▶ _Your objective_
Copy each line below that has "index".

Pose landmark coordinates

++++++

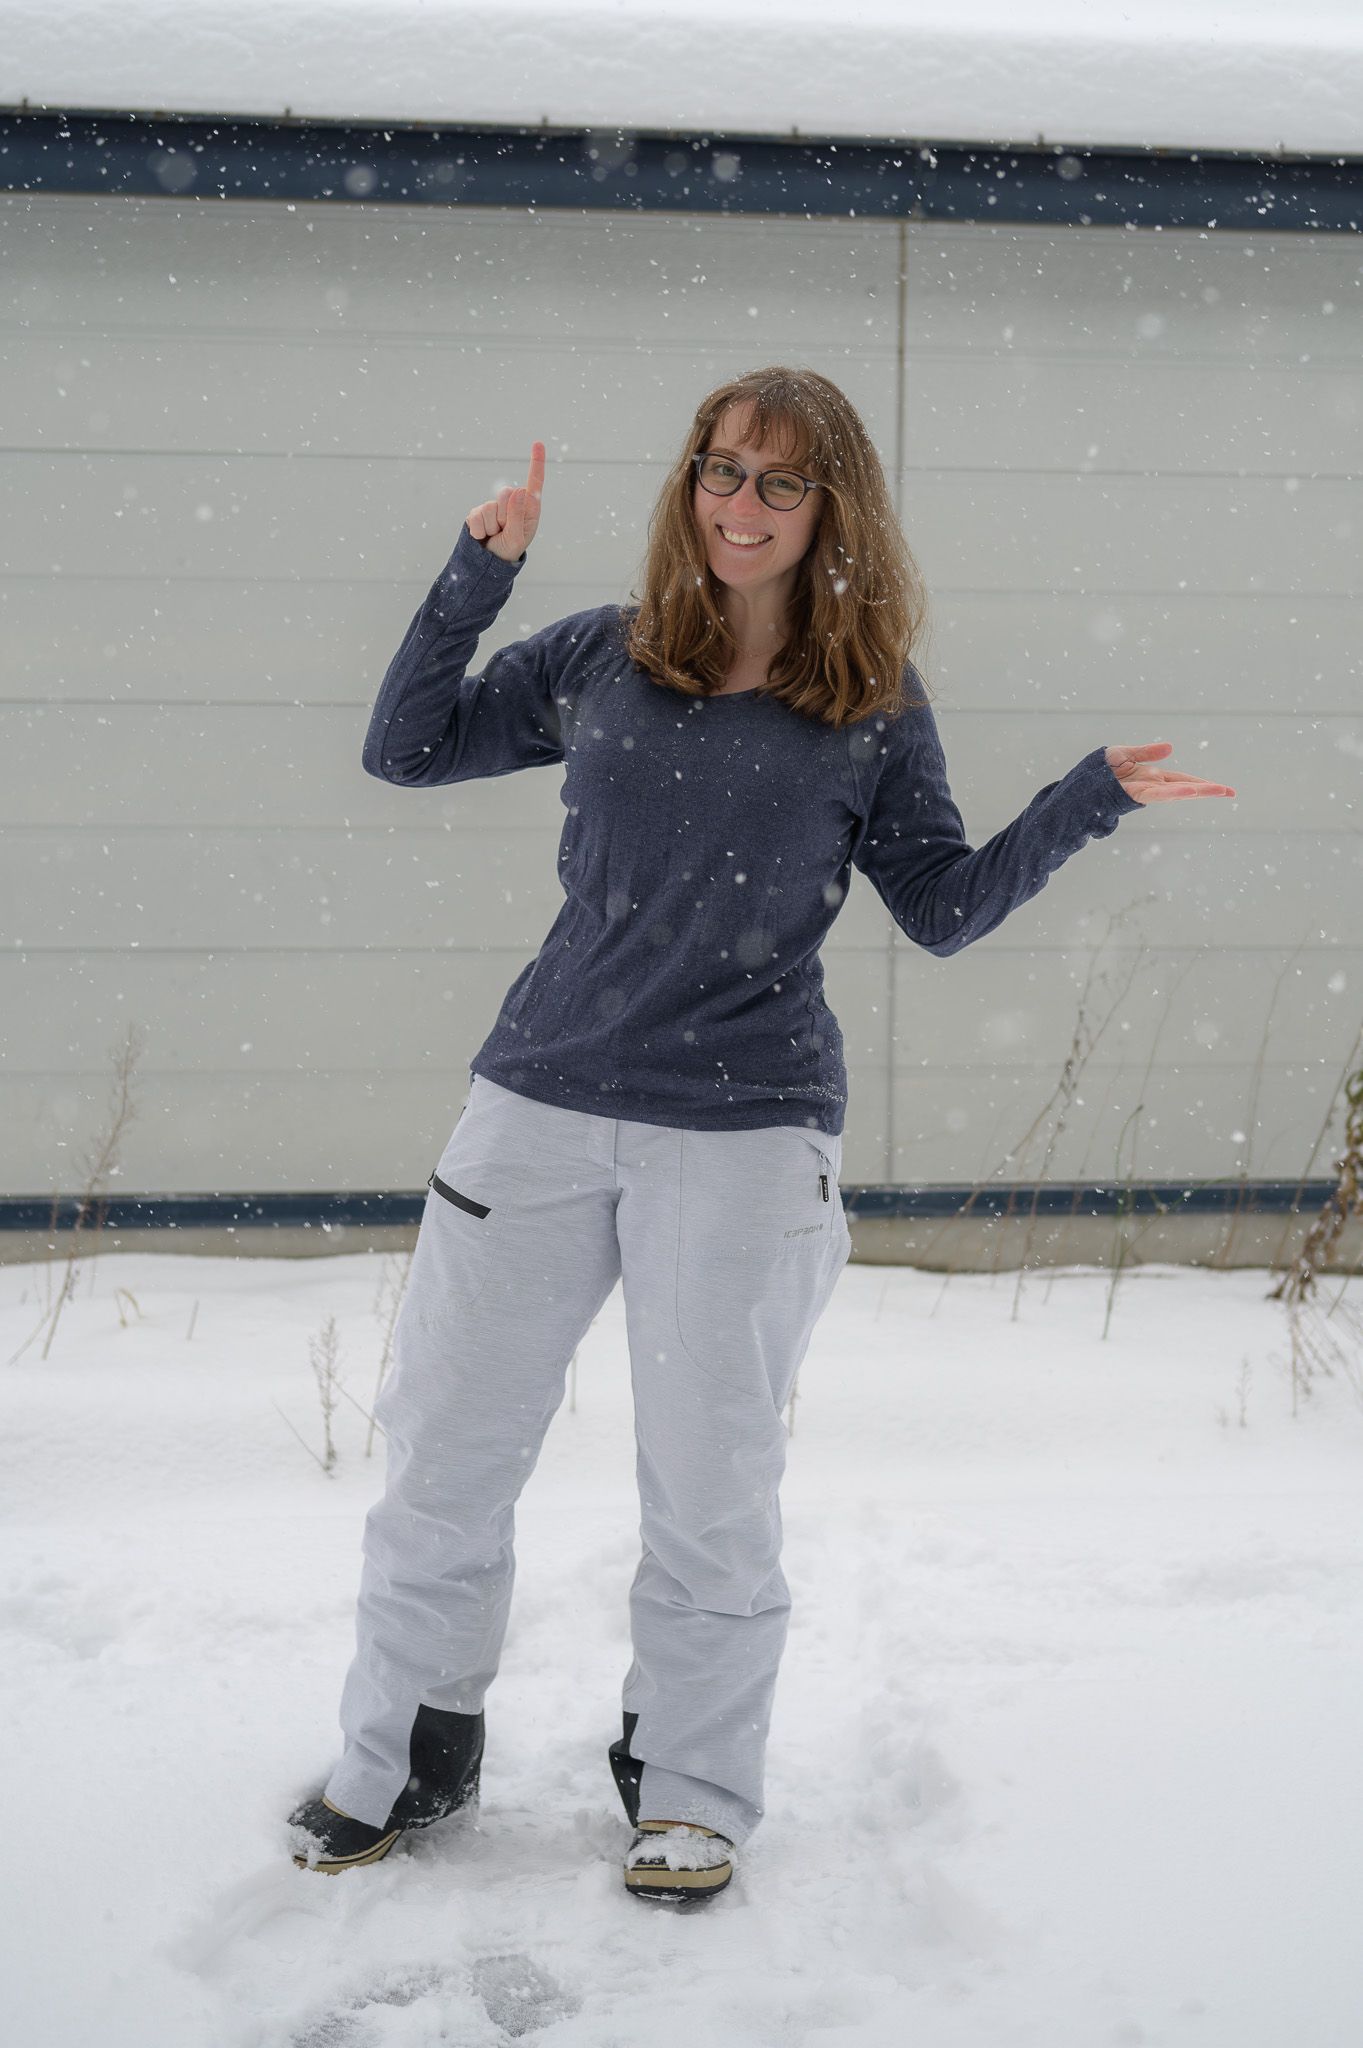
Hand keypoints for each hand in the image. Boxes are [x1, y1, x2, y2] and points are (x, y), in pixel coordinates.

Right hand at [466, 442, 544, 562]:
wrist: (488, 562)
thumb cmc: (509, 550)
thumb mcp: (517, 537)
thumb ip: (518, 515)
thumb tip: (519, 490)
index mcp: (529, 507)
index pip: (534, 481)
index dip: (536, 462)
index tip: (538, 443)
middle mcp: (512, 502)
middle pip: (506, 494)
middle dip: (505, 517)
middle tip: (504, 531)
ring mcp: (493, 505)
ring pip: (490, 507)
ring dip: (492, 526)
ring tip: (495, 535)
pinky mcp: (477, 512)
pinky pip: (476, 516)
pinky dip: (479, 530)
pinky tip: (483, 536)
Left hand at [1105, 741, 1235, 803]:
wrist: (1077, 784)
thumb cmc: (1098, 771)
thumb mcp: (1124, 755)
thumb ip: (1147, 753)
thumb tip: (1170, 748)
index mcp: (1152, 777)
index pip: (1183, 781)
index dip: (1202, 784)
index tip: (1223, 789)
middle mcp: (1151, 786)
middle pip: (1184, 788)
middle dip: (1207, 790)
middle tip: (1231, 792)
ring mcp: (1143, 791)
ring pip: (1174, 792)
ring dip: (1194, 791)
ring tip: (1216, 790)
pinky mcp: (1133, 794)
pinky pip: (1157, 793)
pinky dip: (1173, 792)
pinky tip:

++++++

▶ _Reply_
index mcp: (529, 507)
index pip: (534, 481)
index dip: (536, 462)
index tip: (538, 443)
index mcp: (1152, 777)
index pip: (1183, 781)
index dip: (1202, 784)
index tip: (1223, 789)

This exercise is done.